AL ANBAR PROVINCE, Iraq -- Any drill instructor can tell you that making warriors out of young men and women fresh from the civilian world is challenging, but ultimately a rewarding task. The long hours, the high expectations and the cost of failure all weigh heavily before the ultimate day of graduation and the turning over of their charge to the wide world mark their success.
Marines from D Company, 1st Light Armored Reconnaissance Battalion, Marine Corps Base Camp Pendleton, Calif., can perhaps understand a little more clearly exactly what kind of challenge it is to train men in such a way.
They were tasked with training a unit of Iraqi soldiers in urban fighting techniques here to bolster the Iraqis’ confidence in their abilities and allow them to take an ever-increasing role in combating the insurgency. Specifically, their task was to perform rehearsals for a raid on a gas station squatting beside a stretch of highway known for improvised explosive device emplacement and other insurgent activity.
This responsibility gives Marines like Lance Cpl. Jose D. Hernandez, a 21-year-old Los Angeles native and scout team leader with 3rd Platoon, D Company, a chance to both work with a foreign military, as well as show them the “tricks of the trade” in urban warfare.
“We’re trying to get them some hands-on experience with our techniques so they’re comfortable with them,” said Hernandez, a 2002 Birmingham High School graduate.
It was a cool, windy day along the stretch of road, straddled on either side by flat desert. Only a cluster of pale yellow buildings, severely damaged in an attack of indeterminate origin, poked out of the surface of the ground. It was there Hernandez and his fellow Marines would be working with the Iraqis.
“This is our combat prep and rehearsals. You can’t go just off what you rehearse, but you want to know what the guys to your left and right are going to be doing,” Hernandez said.
The Marines use the “teach by example” method. They demonstrate the proper way of patrolling, closing ground once contact has been made, then flooding the house with violence of action and communication with each other. Then they have the Iraqis perform, squad by squad, an assault on the same building.

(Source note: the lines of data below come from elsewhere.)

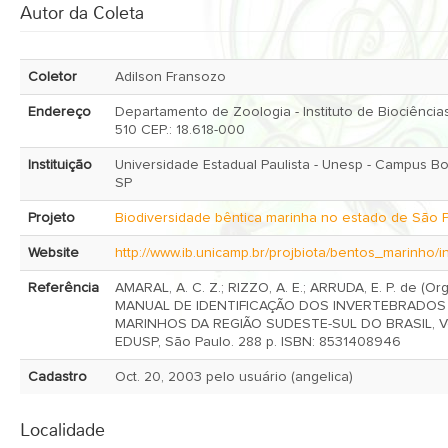
Autor da Coleta
Coletor
Adilson Fransozo
Endereço
Departamento de Zoologia - Instituto de Biociências
510 CEP.: 18.618-000
Instituição
Universidade Estadual Paulista - Unesp - Campus Botucatu,
SP
Projeto
Biodiversidade bêntica marinha no estado de São 
Website
http://www.ib.unicamp.br/projbiota/bentos_marinho/i
Referência
AMARAL, A. C. Z.; RIZZO, A. E.; ARRUDA, E. P. de (Org
MANUAL DE IDENTIFICAÇÃO DOS INVERTEBRADOS
MARINHOS DA REGIÃO SUDESTE-SUL DO BRASIL, Vol
EDUSP, São Paulo. 288 p. ISBN: 8531408946
Cadastro
Oct. 20, 2003 pelo usuário (angelica)
Localidade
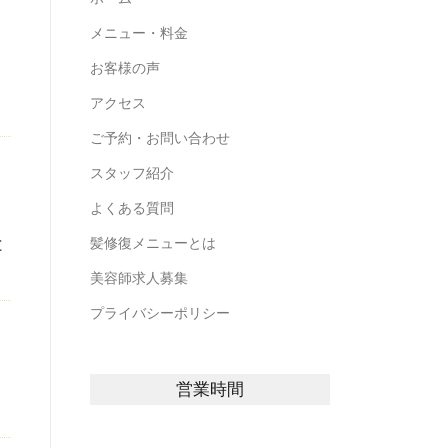
メニュー・料金
お客様の声
アクセス
ご予約・お問い合わせ
スタッフ紹介
よくある質問
と
髪修復メニューとは
美容師求人募集
プライバシーポリシー
営業時間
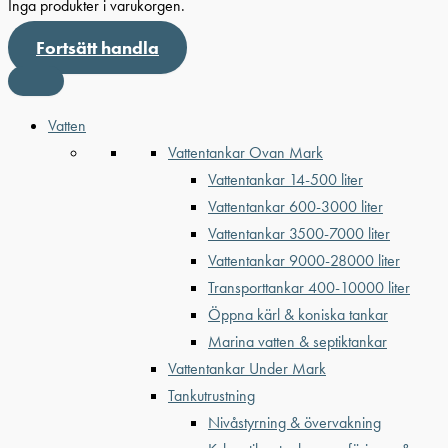
Inga produkter i varukorgen.
Fortsätt handla
Vatten
Vattentankar Ovan Mark
Vattentankar 14-500 liter
Vattentankar 600-3000 liter
Vattentankar 3500-7000 liter
Vattentankar 9000-28000 liter
Transporttankar 400-10000 liter
Öppna kärl & koniska tankar
Marina vatten & septiktankar
Vattentankar Under Mark
Tankutrustning
Nivåstyrning & övervakning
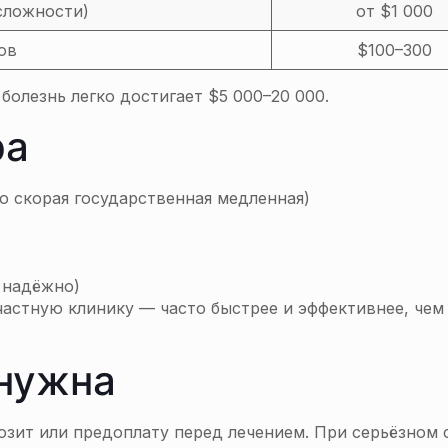
сложности)
от $1 000
ов
$100–300
болезнь легко достигает $5 000–20 000.
ра
о скорая государственная медленная)
о надёжно)
частную клинику — часто быстрее и эффективнее, чем
 нужна
озит или предоплату перед лечением. При серьёзном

“We’re showing them how to communicate and have control in (military operations in urban terrain),” said Hernandez. “That includes how to set up cordons and the right way to do room clearing.”
Hernandez said he has seen a lot of improvement in the Iraqi soldiers since the first time his unit worked with them.
“This is my second time training the Iraqis, and they’re starting to take it seriously. They like to learn,” he said.
A lot of little things have improved, according to Hernandez.
“They didn’t used to pay attention to little things, like having a cover man when they were searching people,” he explained.
Hernandez holds out hope that this kind of training shows exactly what kind of future Iraq has. Instead of doing all the heavy lifting, the Americans are stepping back and letting the Iraqis take the lead.
“Now they’re getting to do things for their own country,” Hernandez said, “and playing their own role in Operation Iraqi Freedom.”